◆ Work order
Copy out each line of the material below that holds the string "этой".

◆ Exercise materials
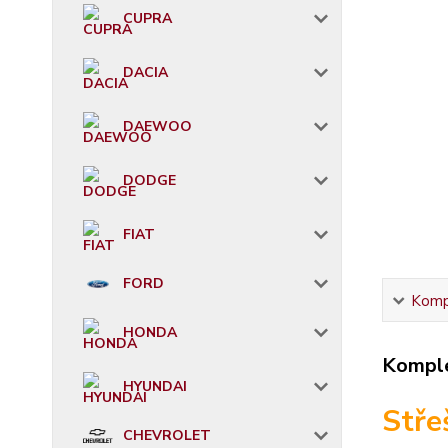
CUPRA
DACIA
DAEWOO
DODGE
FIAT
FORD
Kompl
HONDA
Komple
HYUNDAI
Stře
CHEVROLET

---

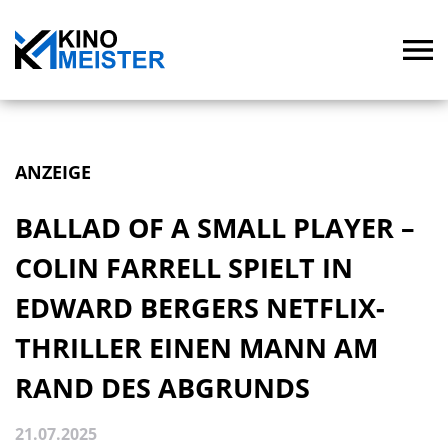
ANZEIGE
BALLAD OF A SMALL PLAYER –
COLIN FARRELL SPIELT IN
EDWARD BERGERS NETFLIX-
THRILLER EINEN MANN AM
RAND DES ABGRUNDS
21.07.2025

---

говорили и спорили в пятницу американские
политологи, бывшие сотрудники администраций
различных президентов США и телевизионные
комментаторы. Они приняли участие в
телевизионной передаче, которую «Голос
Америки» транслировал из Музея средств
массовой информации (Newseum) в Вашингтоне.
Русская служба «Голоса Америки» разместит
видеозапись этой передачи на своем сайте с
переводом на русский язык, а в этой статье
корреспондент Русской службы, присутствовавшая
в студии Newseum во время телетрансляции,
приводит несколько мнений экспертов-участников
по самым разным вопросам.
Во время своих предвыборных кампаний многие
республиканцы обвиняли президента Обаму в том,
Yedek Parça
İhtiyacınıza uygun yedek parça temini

◆ Response below
видеозапись этой передачи на своем сайте с
переводом на русский язык, а в этой статье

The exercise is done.